[Page-level text extractions]
.....
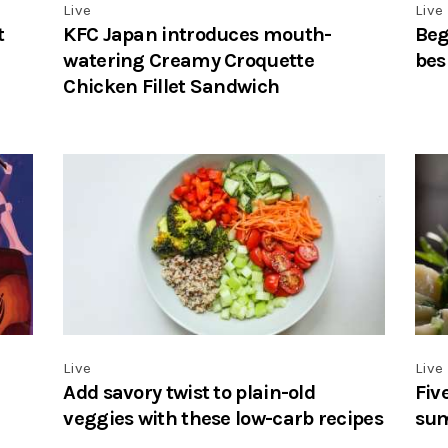
Live
Live
t
KFC Japan introduces mouth-
Beg
watering Creamy Croquette
bes
Chicken Fillet Sandwich
Live
Live
Add savory twist to plain-old
Fiv
veggies with these low-carb recipes
su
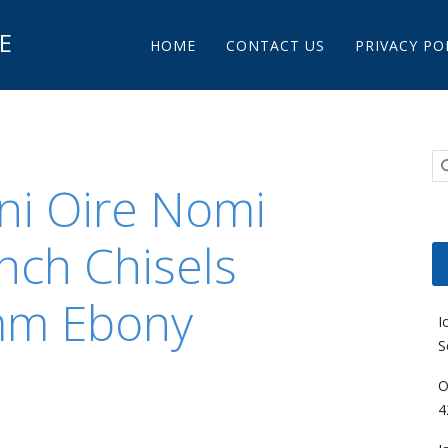
Main menu
E
Skip to content
HOME
CONTACT US
PRIVACY PO
uni Oire Nomi
nch Chisels
mm Ebony
I
S
O
4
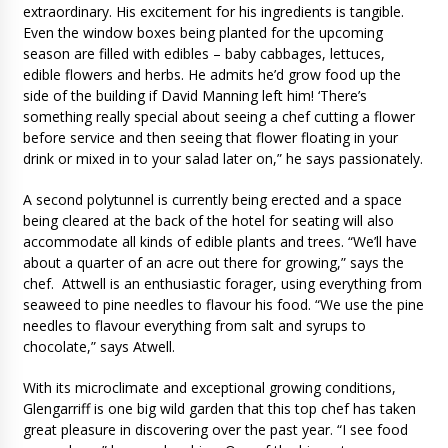
extraordinary. His excitement for his ingredients is tangible.
Even the window boxes being planted for the upcoming
season are filled with edibles – baby cabbages, lettuces,
edible flowers and herbs. He admits he’d grow food up the
side of the building if David Manning left him! ‘There’s
something really special about seeing a chef cutting a flower
before service and then seeing that flower floating in your
drink or mixed in to your salad later on,” he says passionately.
A second polytunnel is currently being erected and a space
being cleared at the back of the hotel for seating will also
accommodate all kinds of edible plants and trees. “We’ll have
about a quarter of an acre out there for growing,” says the
chef. Attwell is an enthusiastic forager, using everything from
seaweed to pine needles to flavour his food. “We use the pine
needles to flavour everything from salt and syrups to
chocolate,” says Atwell.
With its microclimate and exceptional growing conditions,
Glengarriff is one big wild garden that this top chef has taken
great pleasure in discovering over the past year. “I see food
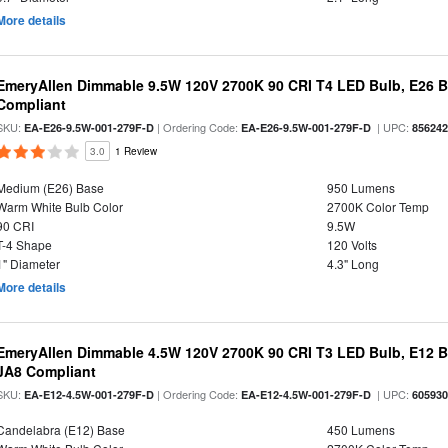
More details
EmeryAllen Dimmable 9.5W 120V 2700K 90 CRI T4 LED Bulb, E26 B
Compliant
SKU:
| Ordering Code:
| UPC:
EA-E26-9.5W-001-279F-D
EA-E26-9.5W-001-279F-D
85624
3.0
1 Review
Medium (E26) Base
950 Lumens
Warm White Bulb Color
2700K Color Temp
90 CRI
9.5W
T-4 Shape
120 Volts
1" Diameter
4.3" Long
More details
EmeryAllen Dimmable 4.5W 120V 2700K 90 CRI T3 LED Bulb, E12 Ba
JA8 Compliant
SKU:
| Ordering Code:
| UPC:
EA-E12-4.5W-001-279F-D
EA-E12-4.5W-001-279F-D
60593
Candelabra (E12) Base
450 Lumens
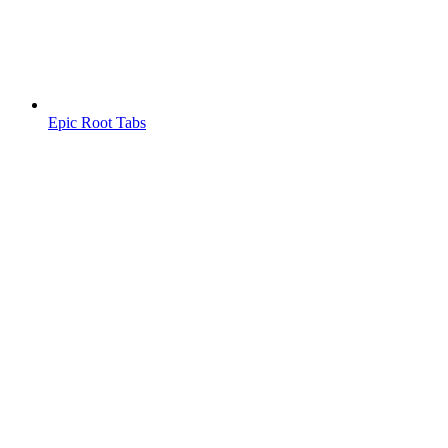
Epic Root Tabs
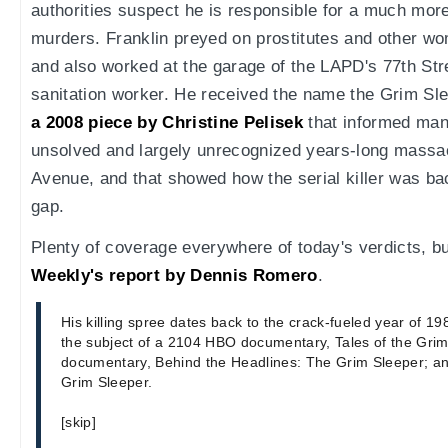
authorities suspect he is responsible for a much more 
murders. Franklin preyed on prostitutes and other 
and also worked at the garage of the LAPD's 77th Stre
sanitation worker. He received the name the Grim Sl
a 2008 piece by Christine Pelisek
that informed many
unsolved and largely unrecognized years-long mass
Avenue, and that showed how the serial killer was bac
gap.
Plenty of coverage everywhere of today's verdicts, but
Weekly's report by Dennis Romero
.
His killing spree dates back to the crack-fueled year of 198
the subject of a 2104 HBO documentary, Tales of the Grim
documentary, Behind the Headlines: The Grim Sleeper; an
Grim Sleeper.
[skip]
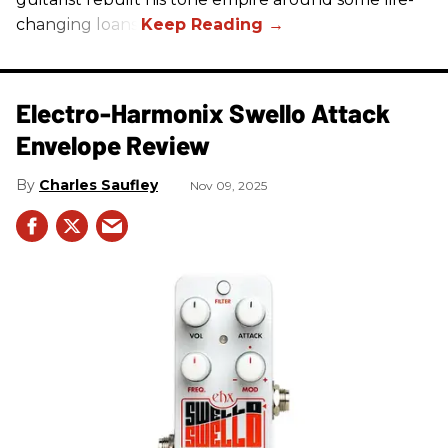
changing loans.
Electro-Harmonix Swello Attack
Envelope Review
Charles Saufley
Nov 09, 2025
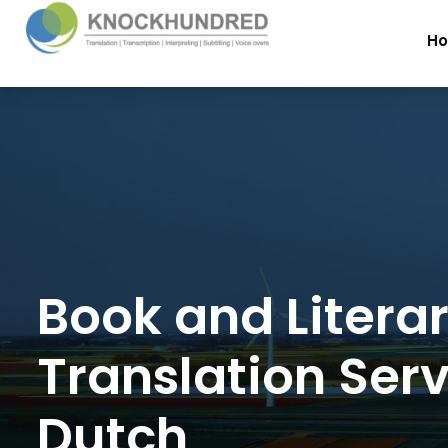
H
Book and Litera
Translation Serv
Dutch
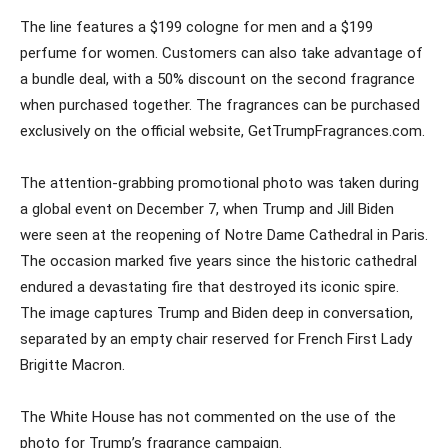
The line features a $199 cologne for men and a $199
perfume for women. Customers can also take advantage of
a bundle deal, with a 50% discount on the second fragrance
when purchased together. The fragrances can be purchased
exclusively on the official website, GetTrumpFragrances.com.
The attention-grabbing promotional photo was taken during
a global event on December 7, when Trump and Jill Biden
were seen at the reopening of Notre Dame Cathedral in Paris.
The occasion marked five years since the historic cathedral
endured a devastating fire that destroyed its iconic spire.
The image captures Trump and Biden deep in conversation,
separated by an empty chair reserved for French First Lady
Brigitte Macron.
The White House has not commented on the use of the
photo for Trump’s fragrance campaign.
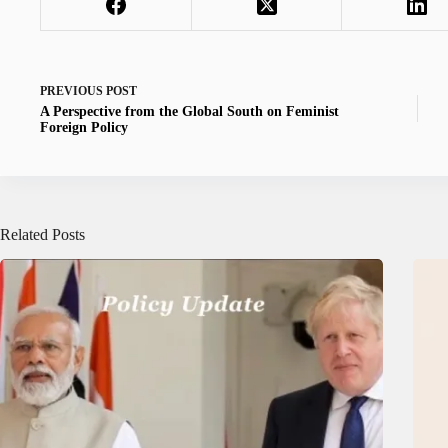
PREVIOUS
POST
A Perspective from the Global South on Feminist
Foreign Policy
Related Posts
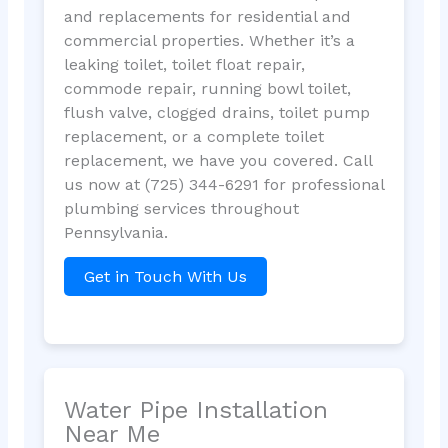
and replacements for residential and
commercial properties. Whether it’s a
leaking toilet, toilet float repair,
commode repair, running bowl toilet,
flush valve, clogged drains, toilet pump
replacement, or a complete toilet
replacement, we have you covered. Call
us now at (725) 344-6291 for professional
plumbing services throughout
Pennsylvania.
Get in Touch With Us
Water Pipe Installation
Near Me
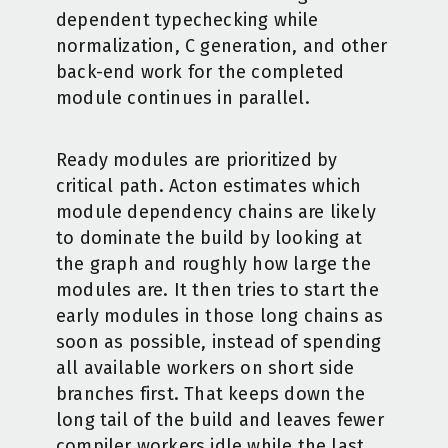
dependent typechecking while
normalization, C generation, and other
back-end work for the completed
module continues in parallel.
Ready modules are prioritized by
critical path. Acton estimates which
module dependency chains are likely
to dominate the build by looking at
the graph and roughly how large the
modules are. It then tries to start the
early modules in those long chains as
soon as possible, instead of spending
all available workers on short side
branches first. That keeps down the
long tail of the build and leaves fewer
compiler workers idle while the last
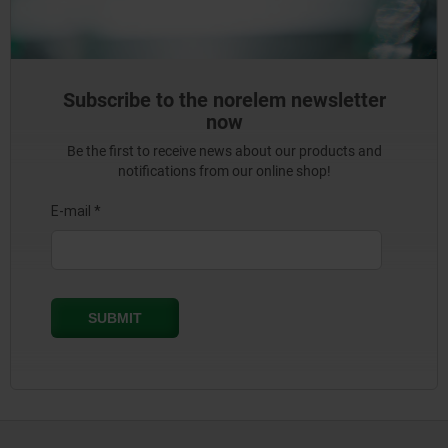
Subscribe to the norelem newsletter
now
Be the first to receive news about our products and
notifications from our online shop!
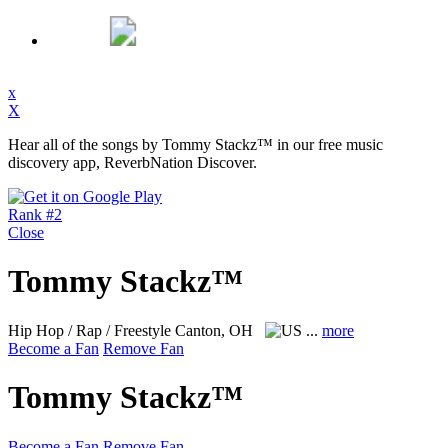
x
X
Hear all of the songs by Tommy Stackz™ in our free music
discovery app, ReverbNation Discover.
Rank #2
Close
Tommy Stackz™
Hip Hop / Rap / Freestyle
Canton, OH
...
more
Become a Fan
Remove Fan
Tommy Stackz™
Become a Fan
Remove Fan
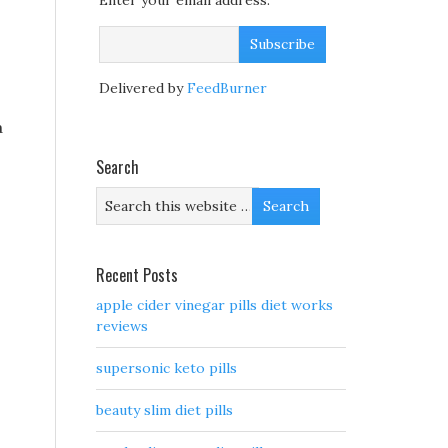
Enter your email address:
Delivered by
FeedBurner
a
Search
Recent Posts
apple cider vinegar pills diet works
reviews
supersonic keto pills
beauty slim diet pills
.....
__Work instruction__.
Show every line of the entries that contains the word "pills". Case matters.

__Completed task__.
apple cider vinegar pills diet works
supersonic keto pills
beauty slim diet pills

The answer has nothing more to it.